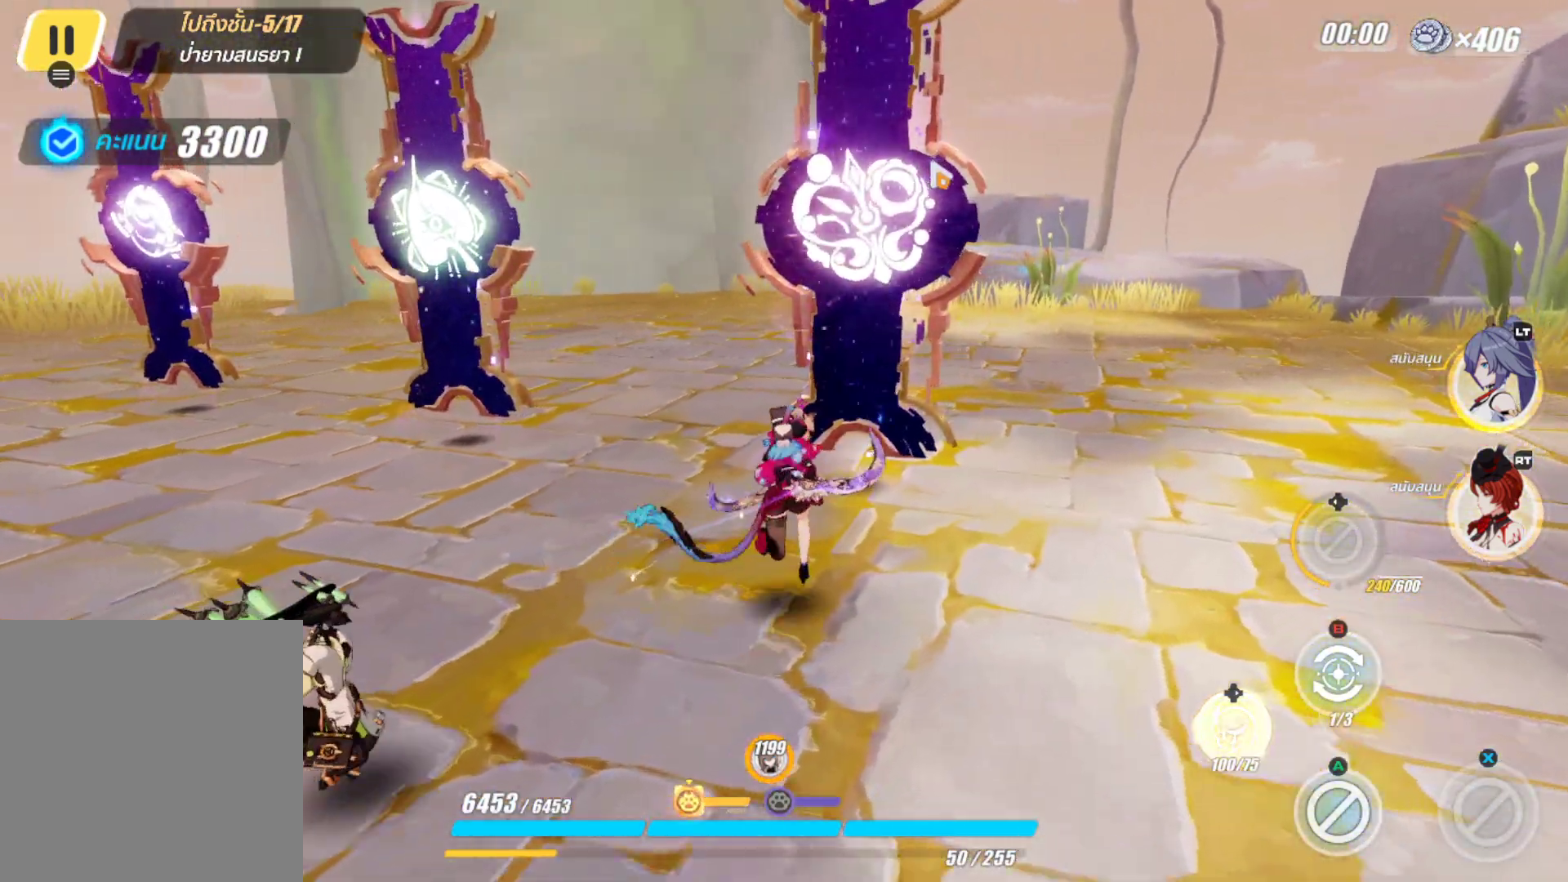
{"buttons": [], "left_stick": "center", "right_stick": "center", "events": []}
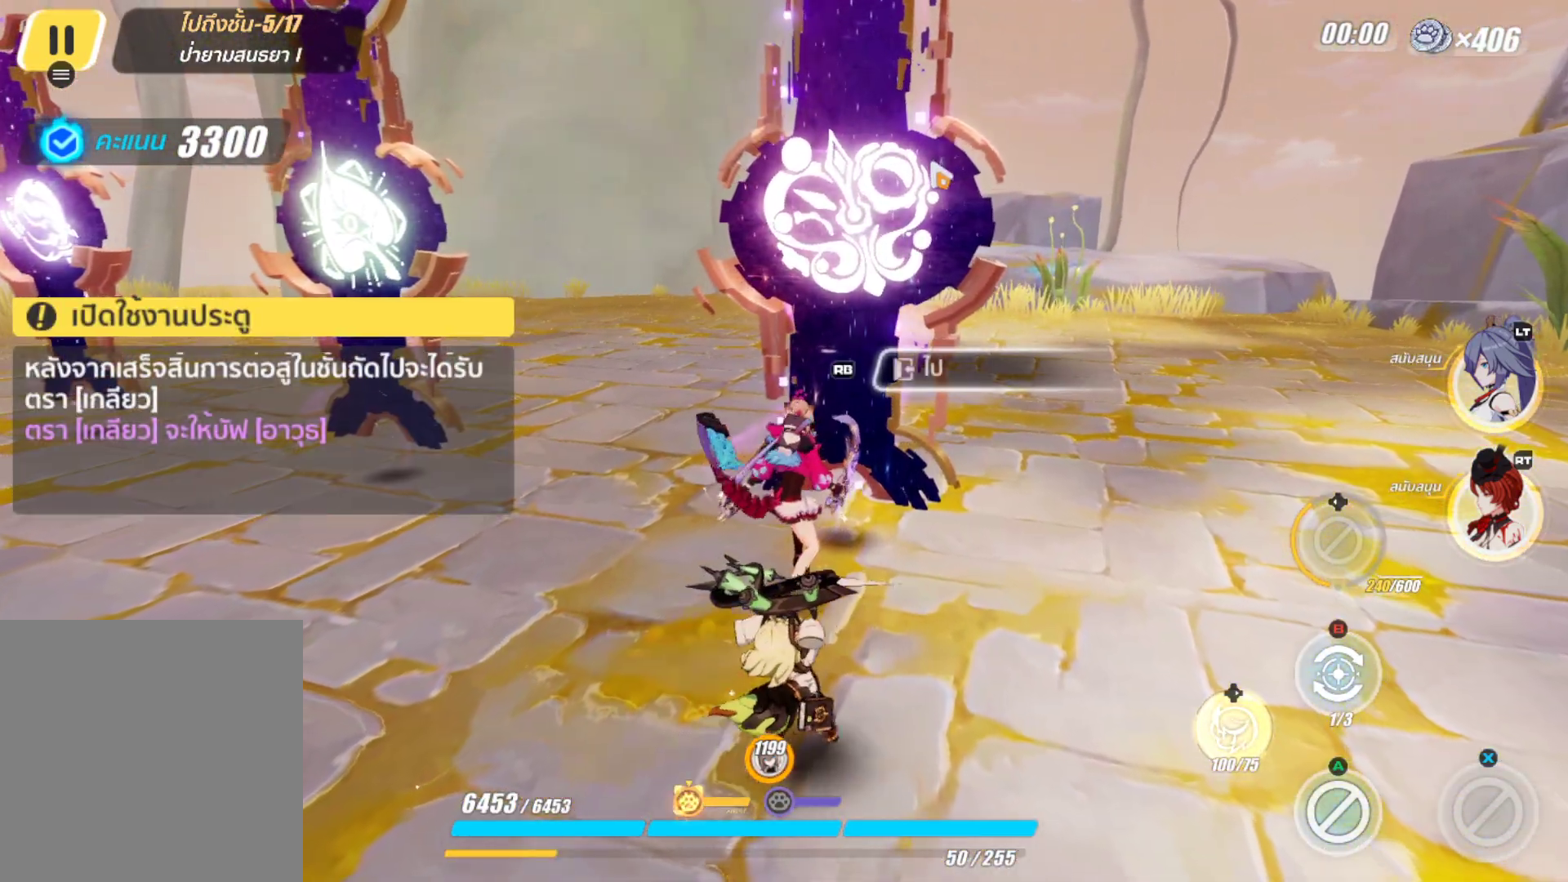
{"buttons": ["R1"], "left_stick": "center", "right_stick": "center", "events": [[500, "R1", "down"]]}
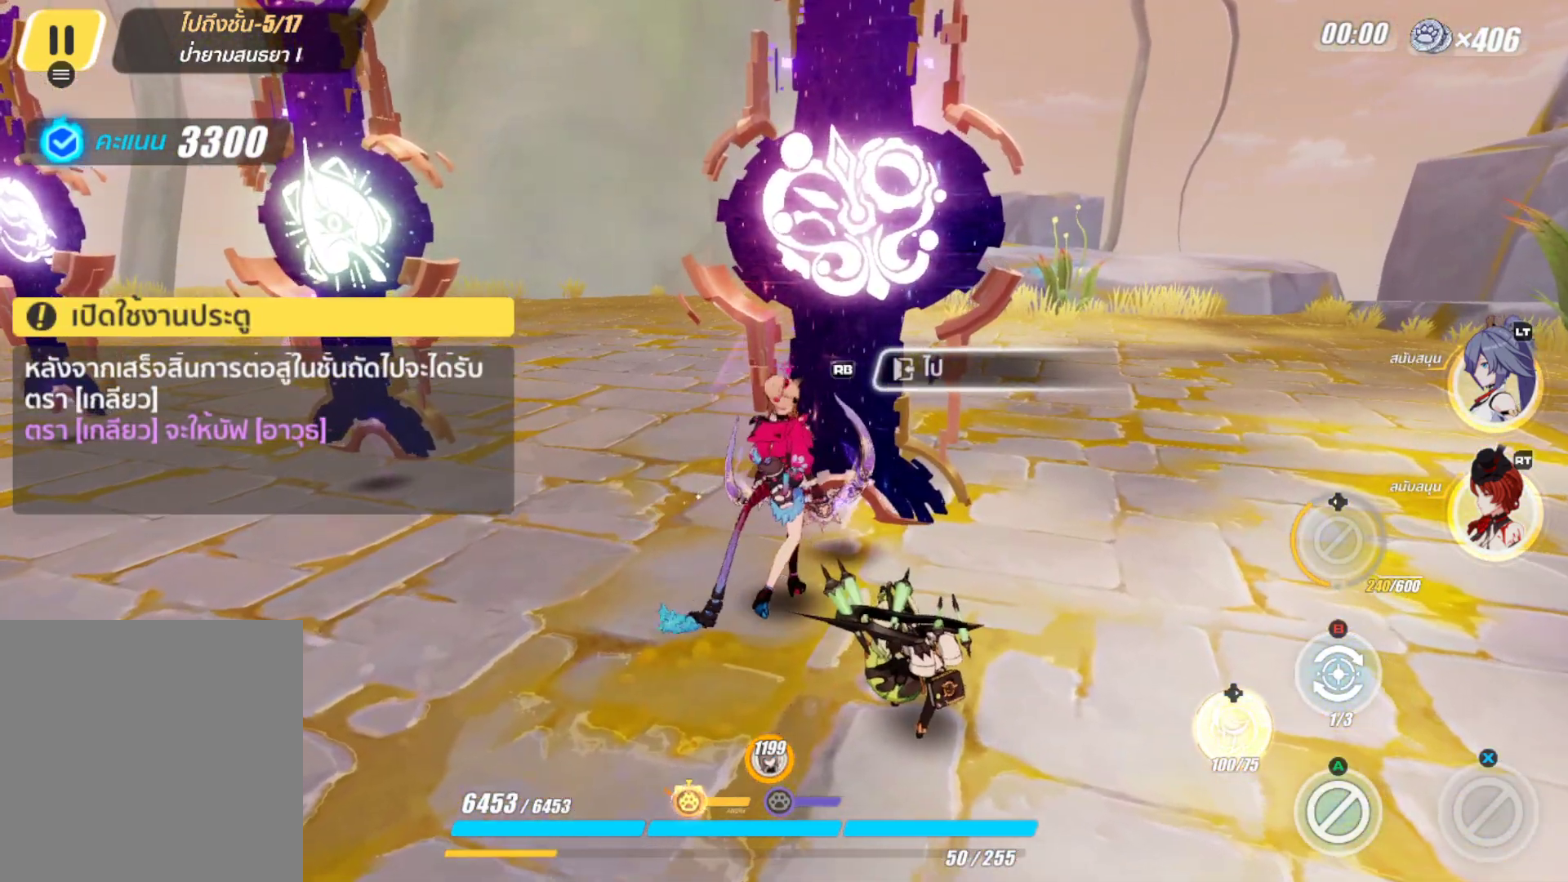
{"buttons": [], "left_stick": "center", "right_stick": "center", "events": [[67, "R1", "up"]]}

+ + + + + + +

Work request: Line by line, write out the material exactly, leaving the images out.

Written answer:
{"buttons": [], "left_stick": "center", "right_stick": "center", "events": []}
{"buttons": ["R1"], "left_stick": "center", "right_stick": "center", "events": [[500, "R1", "down"]]}
{"buttons": [], "left_stick": "center", "right_stick": "center", "events": [[67, "R1", "up"]]}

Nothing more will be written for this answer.